(Items from a data source)

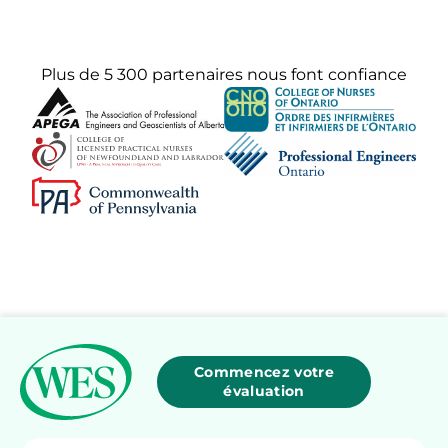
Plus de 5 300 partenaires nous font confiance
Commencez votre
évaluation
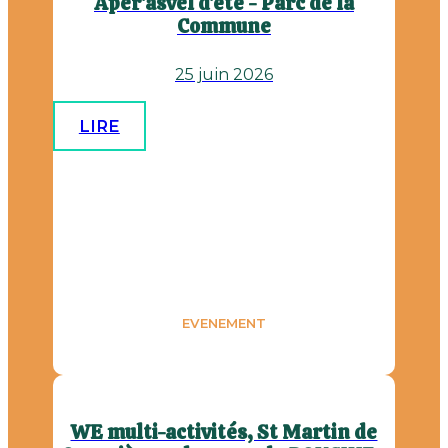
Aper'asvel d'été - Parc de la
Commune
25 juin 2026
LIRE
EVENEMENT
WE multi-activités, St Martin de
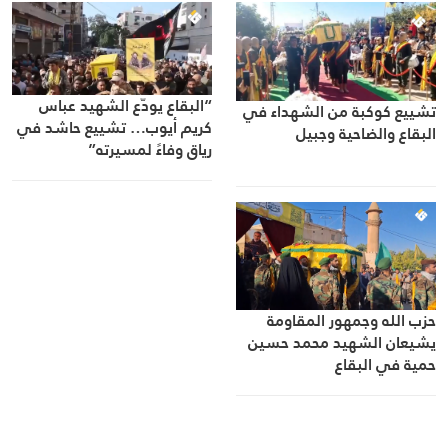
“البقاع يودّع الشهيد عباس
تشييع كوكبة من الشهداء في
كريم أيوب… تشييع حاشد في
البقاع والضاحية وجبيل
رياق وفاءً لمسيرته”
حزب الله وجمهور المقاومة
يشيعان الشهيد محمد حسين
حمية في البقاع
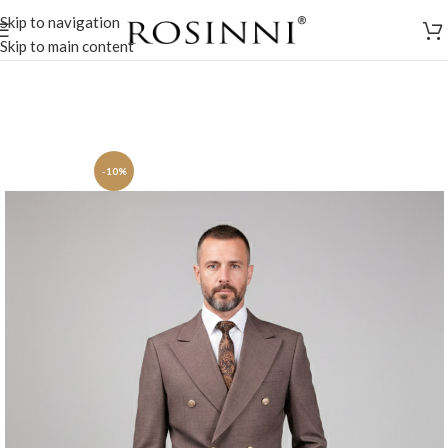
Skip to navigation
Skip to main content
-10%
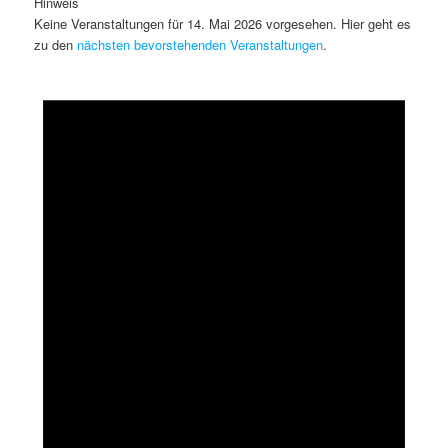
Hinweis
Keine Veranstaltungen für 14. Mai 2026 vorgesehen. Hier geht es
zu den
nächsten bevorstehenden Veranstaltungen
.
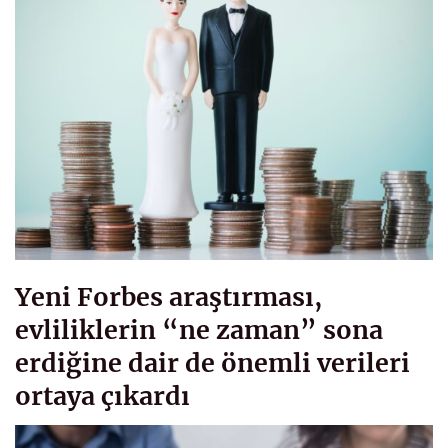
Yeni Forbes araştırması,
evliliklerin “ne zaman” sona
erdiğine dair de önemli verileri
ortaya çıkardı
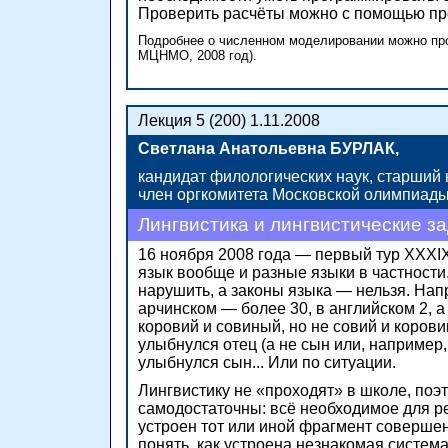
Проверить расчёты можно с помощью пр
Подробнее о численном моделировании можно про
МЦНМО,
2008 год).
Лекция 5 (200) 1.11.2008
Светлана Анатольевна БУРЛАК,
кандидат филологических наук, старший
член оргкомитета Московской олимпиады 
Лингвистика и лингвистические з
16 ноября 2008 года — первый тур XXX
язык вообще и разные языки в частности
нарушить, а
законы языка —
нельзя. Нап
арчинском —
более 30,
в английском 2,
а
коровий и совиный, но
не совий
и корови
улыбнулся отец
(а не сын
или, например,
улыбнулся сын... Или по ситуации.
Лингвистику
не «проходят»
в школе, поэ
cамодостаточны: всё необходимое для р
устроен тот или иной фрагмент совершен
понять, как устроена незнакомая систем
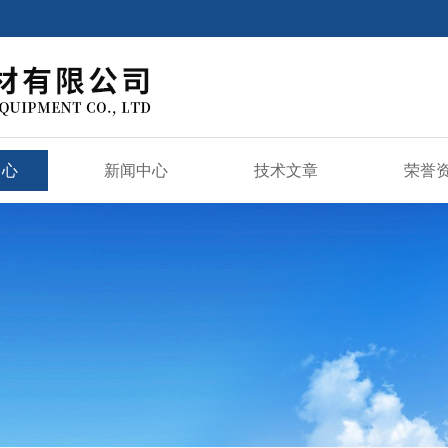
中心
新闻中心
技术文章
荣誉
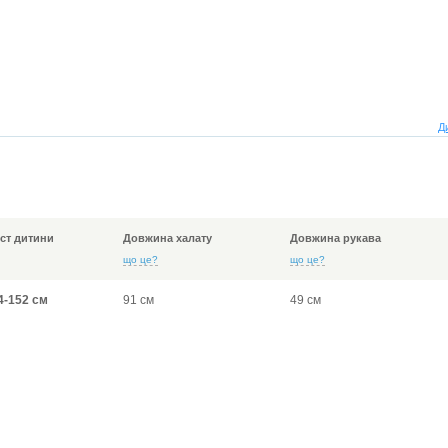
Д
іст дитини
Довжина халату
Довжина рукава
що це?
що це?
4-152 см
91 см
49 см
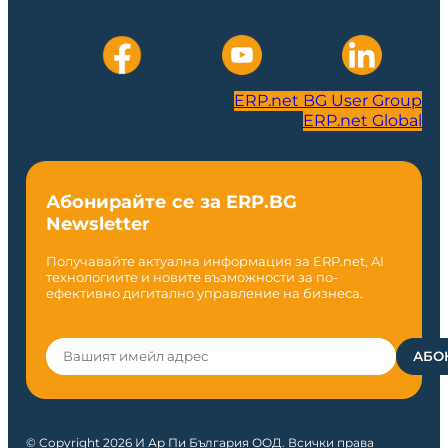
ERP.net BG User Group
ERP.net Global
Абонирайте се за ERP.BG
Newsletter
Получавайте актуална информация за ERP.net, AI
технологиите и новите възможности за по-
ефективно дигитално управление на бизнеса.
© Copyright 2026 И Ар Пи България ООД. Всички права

- What to produce
Copy only this, please: the line with "Подробнее о численном моделировании можно про" and every line after it through the end of the data, with no pictures.

- Answer to the exercise
Подробнее о численном моделировании можно про
МЦНМО,
2008 год).
Лекция 5 (200) 1.11.2008
Светлана Анатольевна БУРЛАК,
кандидат филологических наук, старший
член оргкомитета Московской олимпиады 
Лингвистика и лингвистические з
16 ноября 2008 года — первый тур XXX
язык вообще и разные языки в частности
нарушить, а
законы языка —
нельзя. Нап
арчинском —
более 30,
в английском 2,
а
коровий и совиный, но
не совий
и корови
улыбнулся отец
(а не сын
или, например,
улыбнулся сын... Или по ситуации.
Лингвистику
не «проходят»
в школе, поэ
cамодостаточны: всё необходимое для р
устроен тот или иной фрагмент совершен
понять, как устроена незнакомая систем
中心
新闻中心
技术文章
荣誉
Д
іст дитини
Довжина халату
Довжина рукава
що це?
що це?
4-152 см
91 см
49 см
ERP.net BG User Group
ERP.net Global
Абонирайте се за ERP.BG
Newsletter
Получавайте актуална информация за ERP.net, AI
технологиите и новите възможности за по-
ефективно дигитално управление на бизнеса.
© Copyright 2026 И Ар Пи България ООД. Всички права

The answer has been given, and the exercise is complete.